Experten haben die Granate gesichert und abtransportiert.
Foto: WP
Ungewöhnlicher Einsatz für Feuerwehr und Polizei in Beckum: Auf einem Maisfeld ist eine Granate entdeckt worden. Ein Relikt aus dem Zweiten Weltkrieg.

Beckum.. Der Anruf erreicht Stadtbrandinspektor Frank Busche am Donnerstag um 15.45 Uhr auf seinem privaten Telefon. Am anderen Ende der Leitung spricht ein Anwohner des Dompeweges in Beckum. Er berichtet von einer starken, weißen Rauchentwicklung im angrenzenden Maisfeld. Mehrere Beckumer haben Wasser auf jenen Gegenstand geschüttet, der im ersten Moment wie eine Glasscherbe ausgesehen haben muss. „Aber nun glauben wir, es ist eine Granate“, sagt der Mann. Frank Busche muss einmal tief durchatmen.

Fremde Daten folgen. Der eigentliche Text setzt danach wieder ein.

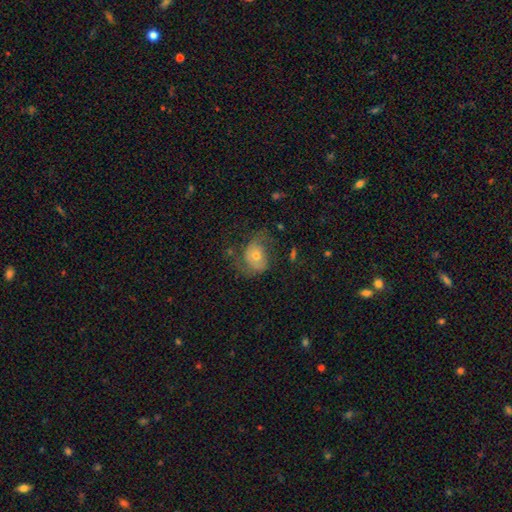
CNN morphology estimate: The model was most divided on "smooth or featured": featured or disk: 51%, smooth: 40%, star or artifact: 9%. Remaining: edge-on disk — no (96%); merging — none (44%).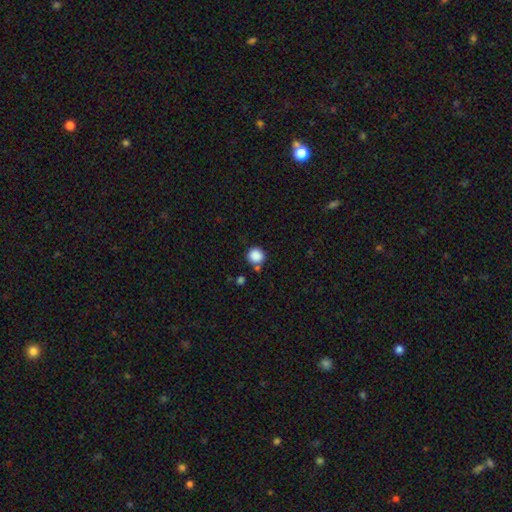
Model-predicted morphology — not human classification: Smooth or featured?
  - smooth: 87% *
  - star or artifact: 10%
  - featured or disk: 3%
How rounded?
  - round: 92% *
  - in between: 7%
  - cigar-shaped: 1%
Merging?
  - none: 76% *
  - minor disturbance: 11%
  - merger: 10%
  - major disturbance: 3%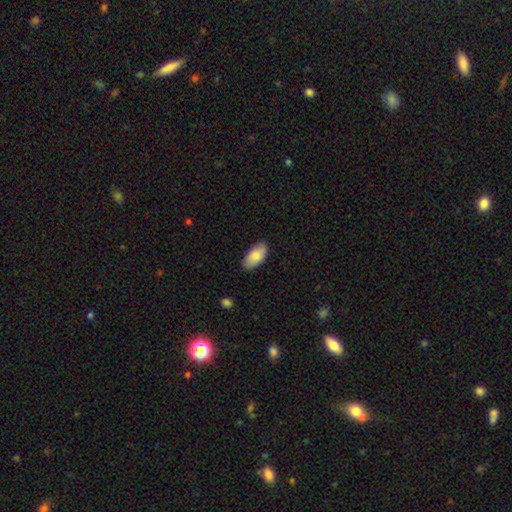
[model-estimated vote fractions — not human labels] This appears to be a smooth galaxy with no disk features (84%) that is in between round and cigar-shaped (94%). Merging: none (85%).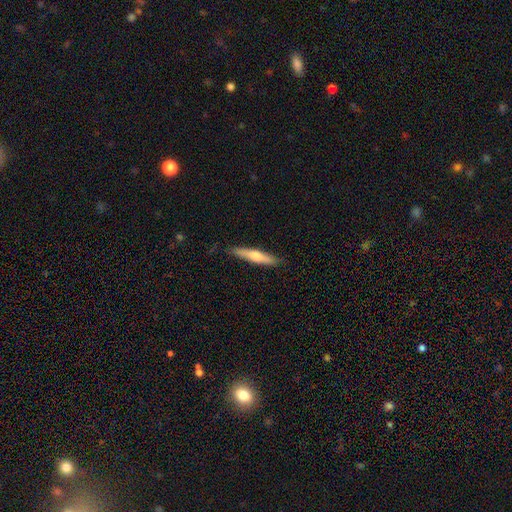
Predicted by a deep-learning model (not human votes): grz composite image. It shows a smooth galaxy with no disk features (52%) that is cigar-shaped (87%). Merging: none (85%).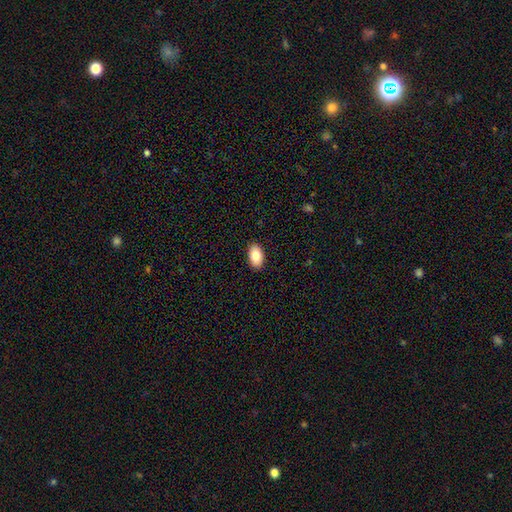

„Bleibt weg“, sagt der Feuerwehr-Chef am Telefon und informiert umgehend die Kreisleitstelle in Lüdenscheid, das Ordnungsamt der Stadt Balve und die Polizei über den ungewöhnlichen Fund, der etwa zehn Meter von der Straße entfernt liegt. Als Busche kurze Zeit später selbst am Dompeweg eintrifft, liegt der Rest der amerikanischen Mörsergranate in einem mit Wasser gefüllten Eimer. Die Anwohner erzählen, dass sie die Granate mit einer Schaufel dorthin transportiert haben.

In Absprache mit der Kreisleitstelle und der Polizei wird der vermeintliche Gefahrenbereich direkt abgesperrt. Der Kampfmittelbeseitigungsdienst Westfalen-Lippe ist bereits informiert. Feuerwehr-Chef Frank Busche schickt erste Bilder der Mörsergranate nach Hagen. Von einer Alarmierung weiterer Einsatzkräfte wird auf Anraten des Kampfmittelbeseitigungsdienstes abgesehen. Der Grund: Schaulustige sollen von der Einsatzstelle ferngehalten werden. Schnell ist klar: Eine Evakuierung der angrenzenden Häuser ist in diesem Fall nicht erforderlich.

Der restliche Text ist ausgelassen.